Thursday, June 30, 2016

Writing for your life - book review and notes

This post includes a summary of Writing for Your Life: A guide and companion to the inner worlds by Deena Metzger. My notes from when I read the book are also included in the post.


Writing for your life

I first came across Deena Metzger's book, Writing for your life: A guide and companion to the inner worlds, in 2009. I have collected a variety of books on the craft of storytelling, and thought this one sounded interesting.

The description from the back cover reads:
Writer and therapist Deena Metzger enables us to heal what is fragmented, injured, or suppressed within us, and experience the wonder of self-knowledge and the joy of creation. In this resource for writers and nonwriters alike, Metzger helps us explain ourselves and our creativity through journals, autobiography, stories, fairy tales, dreams, and myths. She offers stories and suggests numerous exercises to show readers how writing shapes and informs our lives, and how our "silence" hinders us.

The book divided into four parts and an epilogue:

  1. On creativity
  2. On story
  3. The larger story: Archetypes, fairly tales, and myths
  4. Writing as a spiritual practice


Throughout the book are numerous writing exercises. Unlike some books with a few numbered exercises at the end of each chapter, the writing exercises in Writing for your life are interwoven between narratives and experiences of the author.

On of my favorite recommendations from the book is "If you have never kept a journal, this may be the time to begin." One of the first exercises is to keep a journal of your normal every-day environment as you might view it from the perspective of visiting another country.
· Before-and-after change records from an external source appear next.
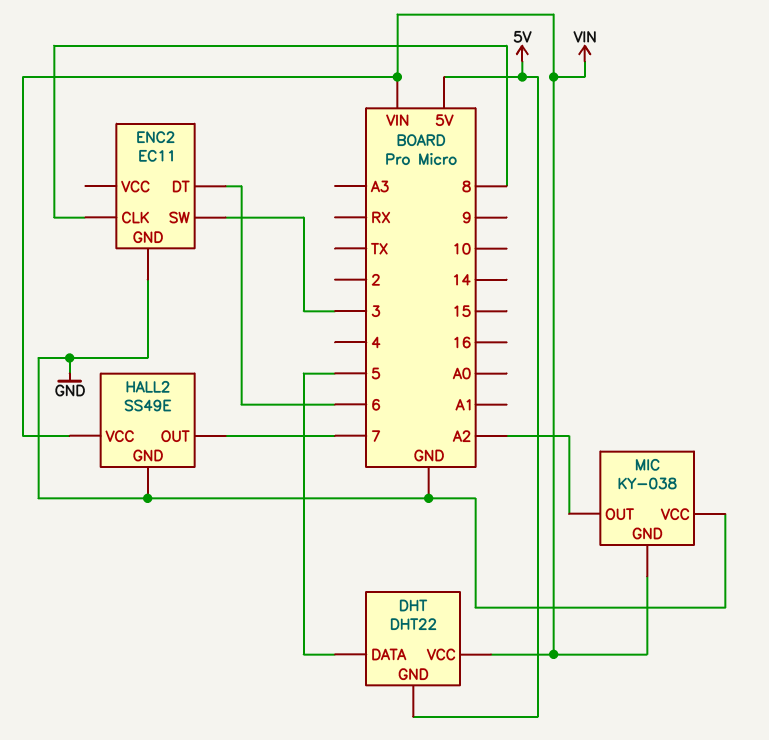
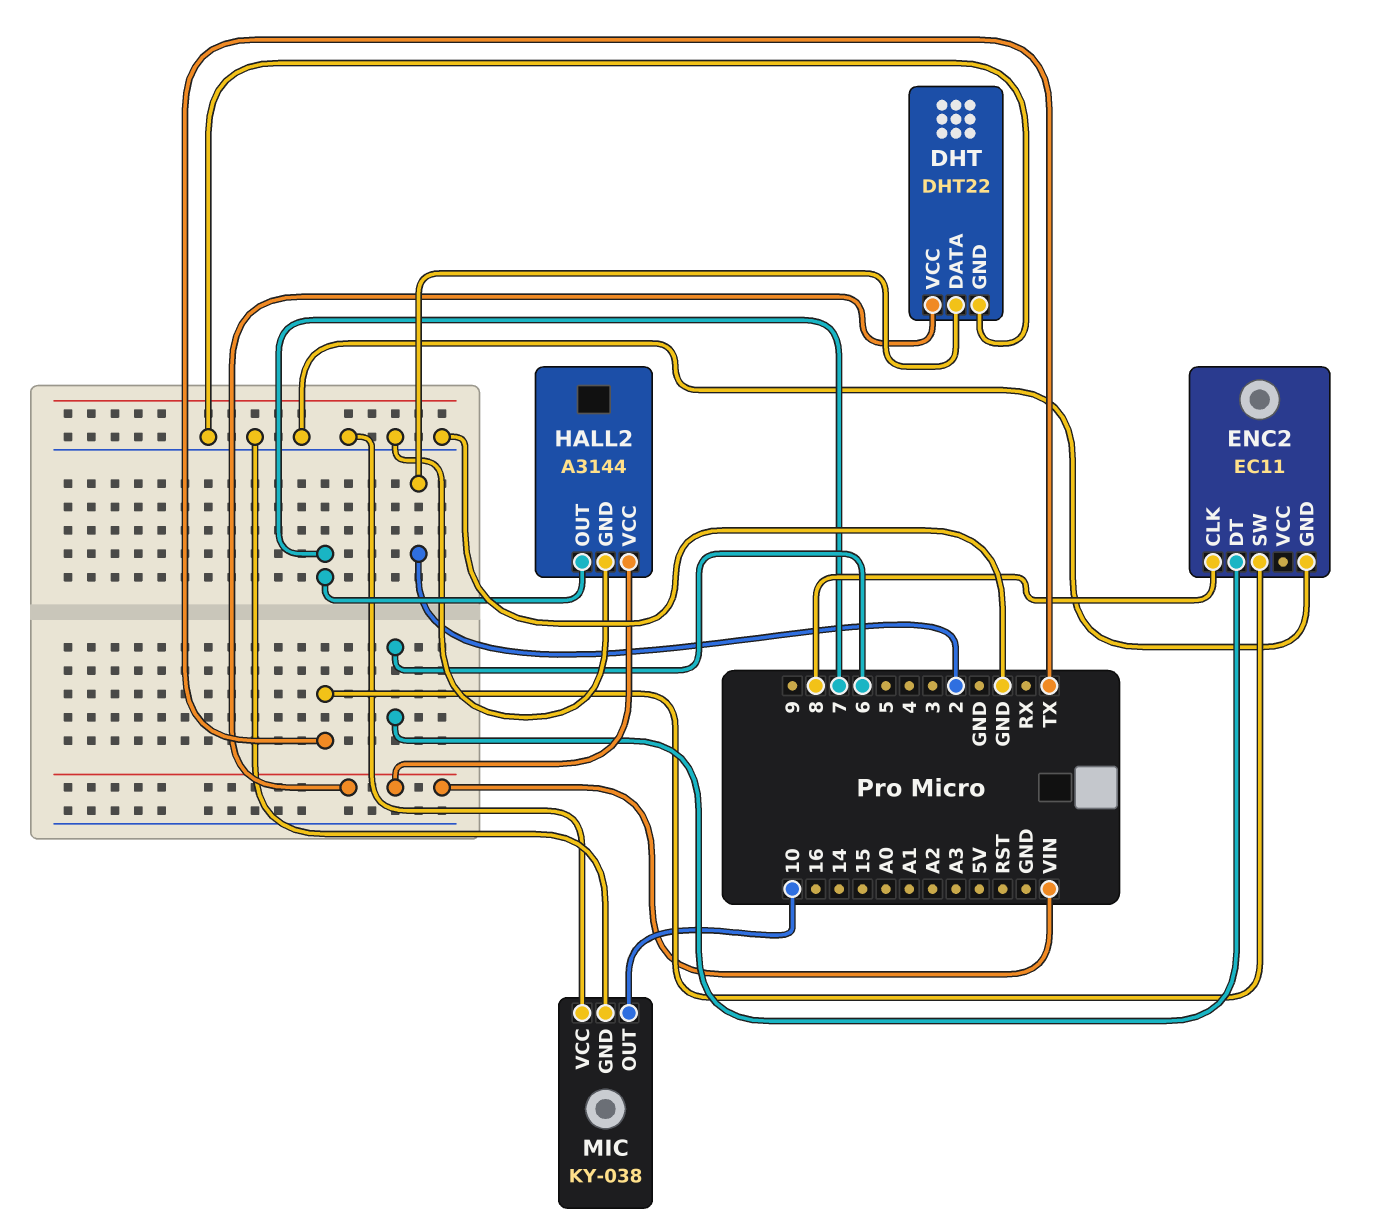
DHT pin DATA: 5 -> 2
DHT pin GND: 5V -> GND
ENC2 pin SW: 3 -> TX
HALL2: SS49E -> A3144
MIC pin GND: VIN -> GND
MIC pin OUT: A2 -> 10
This exercise, like many in the book, forms the basis for additional exercises.

My notes on Writing for your life

I first read Writing for your life in 2009, based on my dated notes. There are many exercises in the book, but my notes only included ones from the first few chapters, so I'm not sure what happened. In reviewing the book again now in preparation for this post, I noticed several other exercises I want to try. However, for this post, here are the exercises I liked on the first reading.
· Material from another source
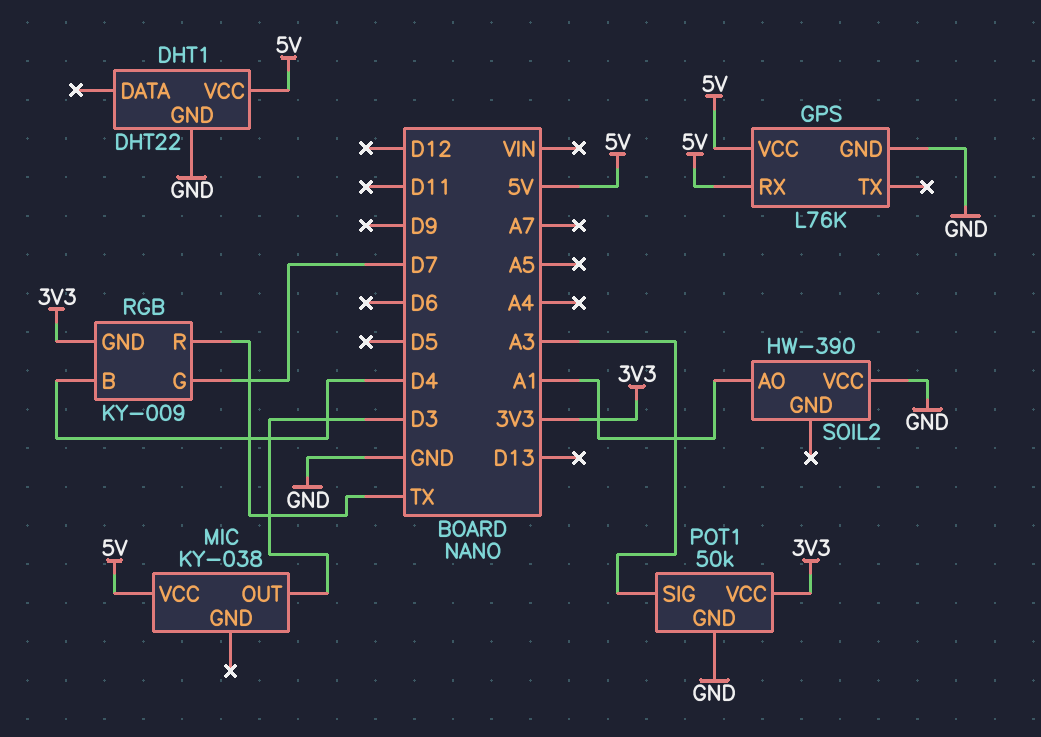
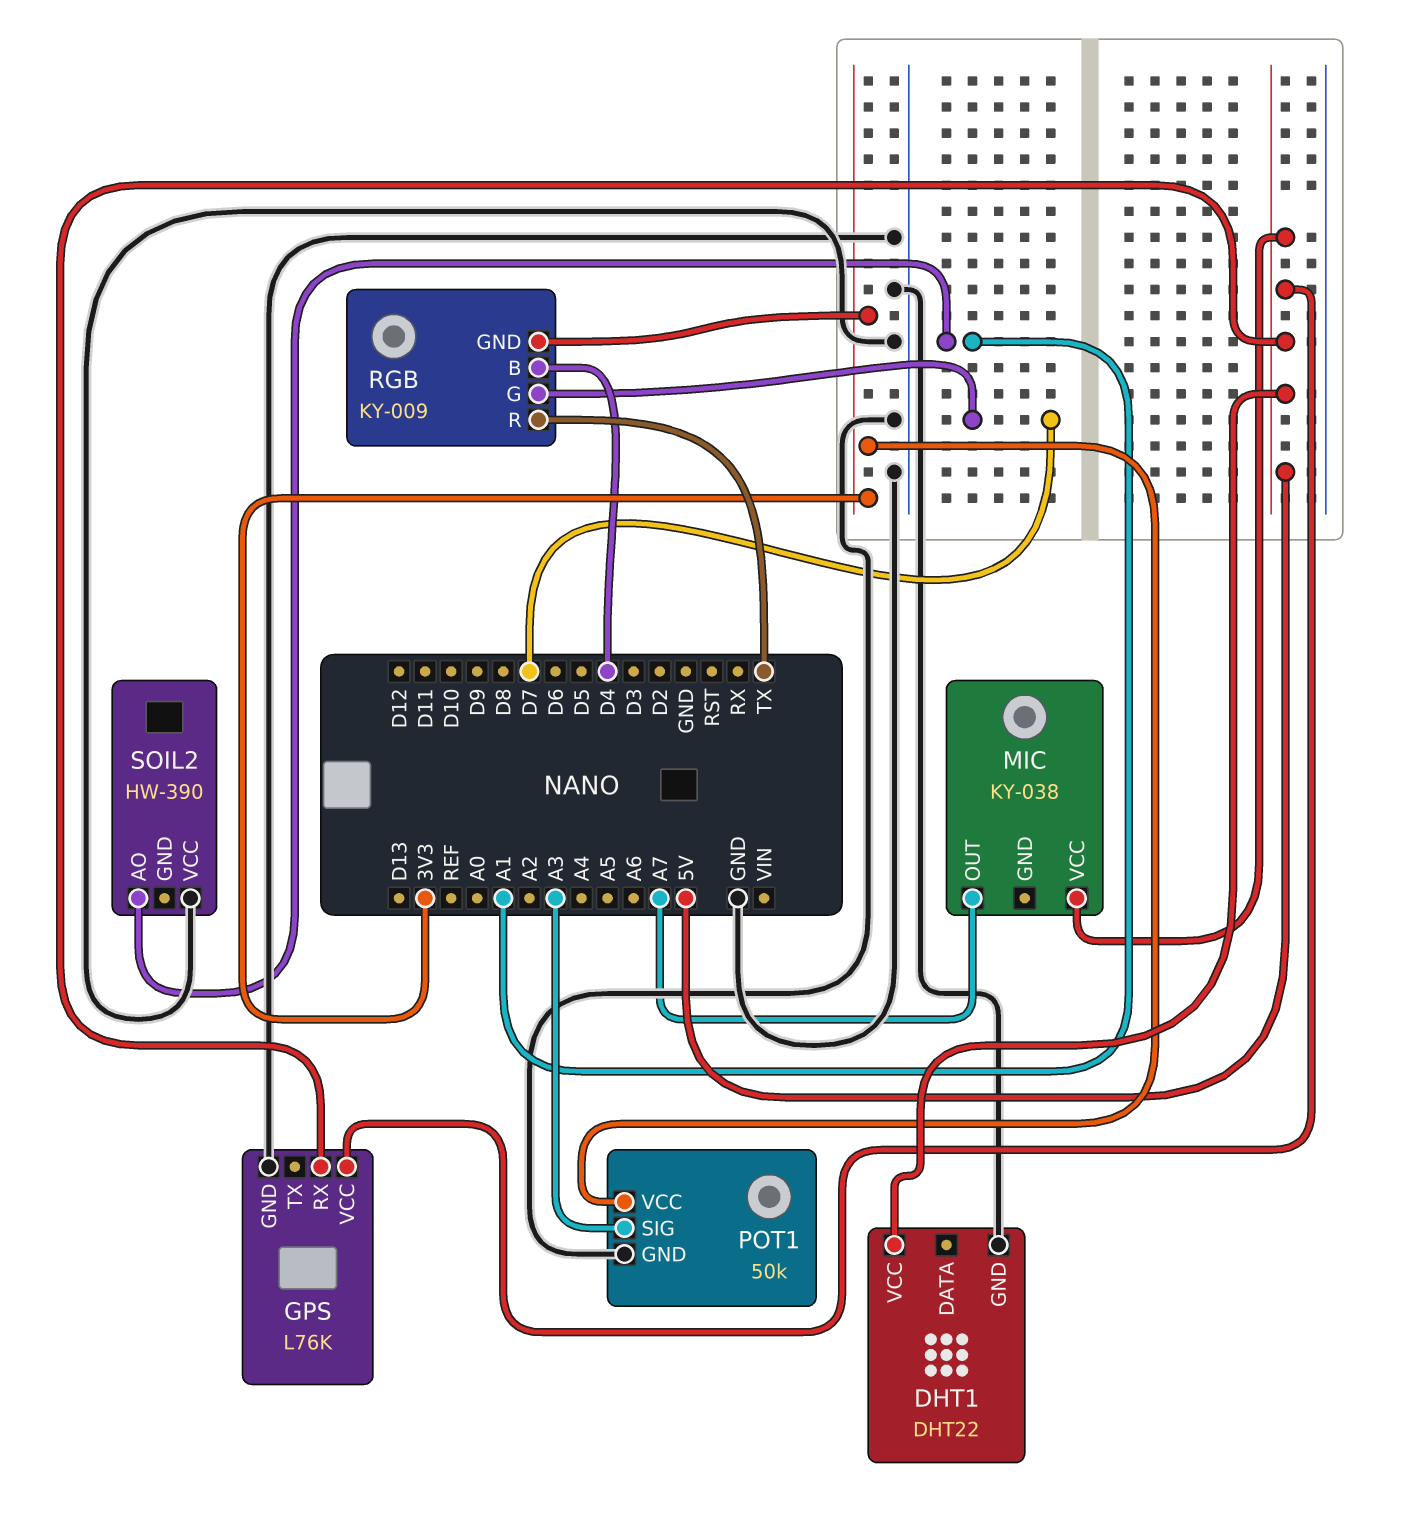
MIC pin OUT: D3 -> A7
1. Write anything for five minutes.
2. Keep a journal writing as though you are visiting a foreign country.
3. Write your autobiography in five minutes. What did you omit?
4. Things I didn't see today.

5. Make a list of things you must not write about because:
★It is not generally important enough from a literary perspective.
★It is too private and therefore trivial from a literary perspective.
★It would embarrass you to speak about.
★It would embarrass or offend your family or associates.
★It would embarrass or offend the reader.

Select the three or four subjects, images, or experiences that made you most uneasy or that hold the greatest emotional charge for you. Set aside your inhibitions and attempt to write on these subjects.

I also included a list of story ideas in a massive list of story prompts.